Myanmar's junta showed off its military strength with a parade in the capital Naypyitaw on Saturday, with its leader Min Aung Hlaing defending last year's coup as necessary to protect the country from enemies, both domestic and foreign.
Celebrating Myanmar's Union Day, which marks independence from British colonial rule in 1947, the government also announced that 814 prisoners would be pardoned. Pardons are often granted on major holidays.
It was not immediately clear if Australian Sean Turnell, an economic adviser to deposed Myanmar leader Aung San Suu Kyi and who has been detained for more than a year, was among those pardoned.
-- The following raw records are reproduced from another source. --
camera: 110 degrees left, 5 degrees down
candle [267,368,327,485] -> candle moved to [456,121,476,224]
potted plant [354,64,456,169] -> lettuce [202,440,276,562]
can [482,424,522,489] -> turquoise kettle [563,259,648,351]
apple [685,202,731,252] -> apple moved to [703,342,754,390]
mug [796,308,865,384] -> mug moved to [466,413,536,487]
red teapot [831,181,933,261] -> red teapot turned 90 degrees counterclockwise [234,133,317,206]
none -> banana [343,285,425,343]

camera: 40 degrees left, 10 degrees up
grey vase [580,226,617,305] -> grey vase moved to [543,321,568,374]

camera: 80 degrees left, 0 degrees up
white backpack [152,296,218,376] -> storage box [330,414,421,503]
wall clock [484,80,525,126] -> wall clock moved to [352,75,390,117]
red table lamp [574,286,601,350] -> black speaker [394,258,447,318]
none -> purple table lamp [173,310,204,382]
The day began with mobile internet blackouts from 4.00 a.m. local time, with the parade of army units and civil servants taking place later in the morning. Also taking part were delegations from Myanmar's Karen, Chin, and Kayah states, where ethnic and anti-military armed conflicts rage.
Min Aung Hlaing denounced resistance to the new regime.
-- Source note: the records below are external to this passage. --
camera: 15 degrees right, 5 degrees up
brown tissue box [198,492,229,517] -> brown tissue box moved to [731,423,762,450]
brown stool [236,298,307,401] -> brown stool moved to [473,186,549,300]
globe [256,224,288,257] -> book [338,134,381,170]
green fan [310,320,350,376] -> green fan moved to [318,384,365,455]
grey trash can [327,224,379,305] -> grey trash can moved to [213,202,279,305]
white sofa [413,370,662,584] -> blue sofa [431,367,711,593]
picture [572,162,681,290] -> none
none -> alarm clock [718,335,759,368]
"The violence in Myanmar is causing chaos and people are suffering," he said at the televised ceremony.
The junta spent at least $5 million on the ceremony, a local media outlet reported.
One of the main groups behind the protests, the General Strike Committee of Nationalities, said on Facebook that political prisoners being held at Insein prison in Yangon had begun a hunger strike on Saturday. It was not clear how many prisoners had begun the hunger strike.
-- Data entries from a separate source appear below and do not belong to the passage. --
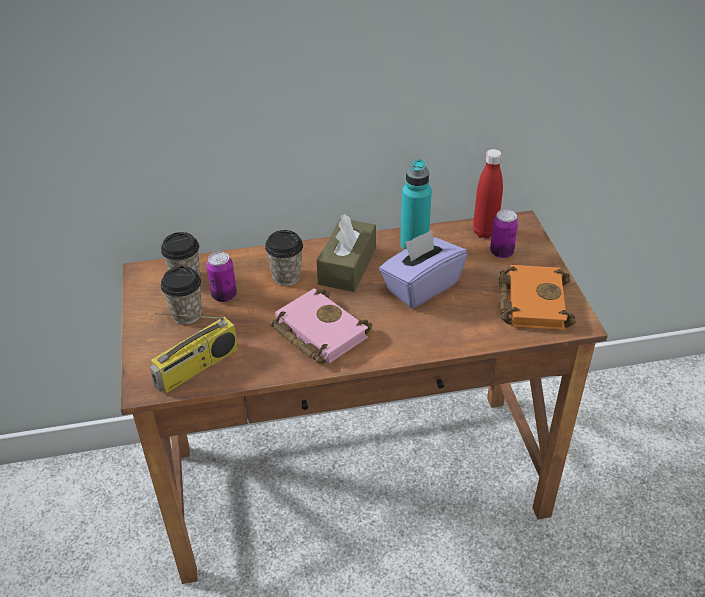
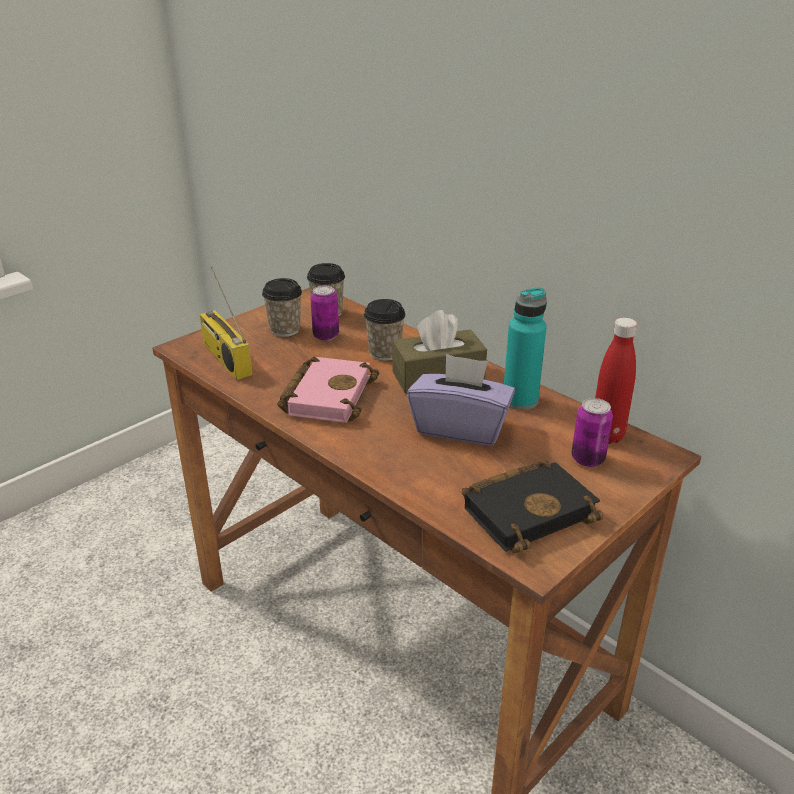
camera: 55 degrees right, 10 degrees down
radio [149,313,238,393] -> radio turned 45 degrees clockwise [200,267,252,380]
orange book [499,265,576,330] -> black book [462,460,603,553]

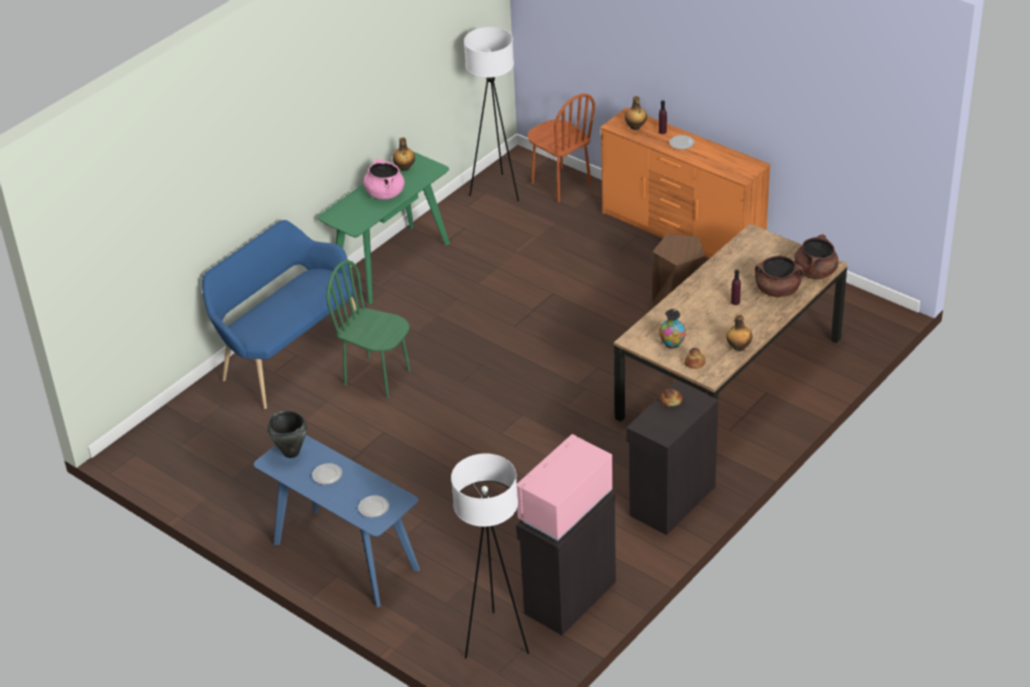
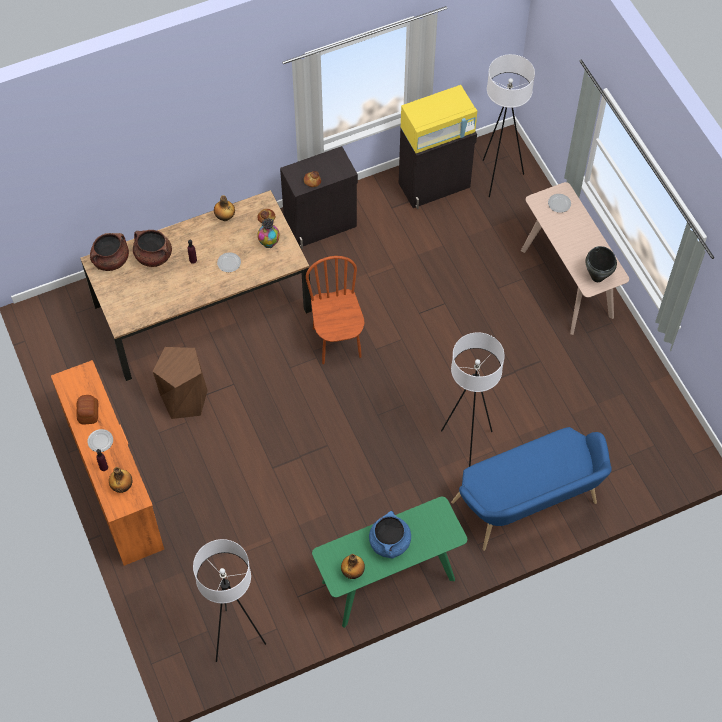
camera: 155 degrees left, 20 degrees up
blue console table [254,435,420,607] -> beige console table [521,182,629,335]
plate [312,463,342,485] -> plate moved to [217,252,241,272]
green chair [326,260,410,398] -> white floor lamp [441,332,505,467]
pink cooking pot [364,159,405,200] -> blue cooking pot [369,511,411,559]
pink microwave [517,434,613,541] -> yellow microwave [401,85,477,153]
brown chair [528,94,595,202] -> brown chair moved to [306,256,364,364]
none -> bread [76,395,98,424]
A decade of democratic reforms and economic progress in Myanmar came to an end with the Feb. 1 2021 coup.
Min Aung Hlaing repeated the junta's assertions that it took power because it believes Nobel Peace laureate Suu Kyi's National League for Democracy (NLD) fraudulently won the 2020 election. The NLD says it won democratically.
The junta has arrested thousands including Suu Kyi, who remains in detention in an undisclosed location facing legal charges that could lead to sentences adding up to 150 or more years in prison.
Security forces have killed at least 1,547 people who resisted the takeover, according to a tally by the Assistance Association for Political Prisoners (AAPP).
The junta says the AAPP numbers are exaggerated and soldiers have also been killed in battles.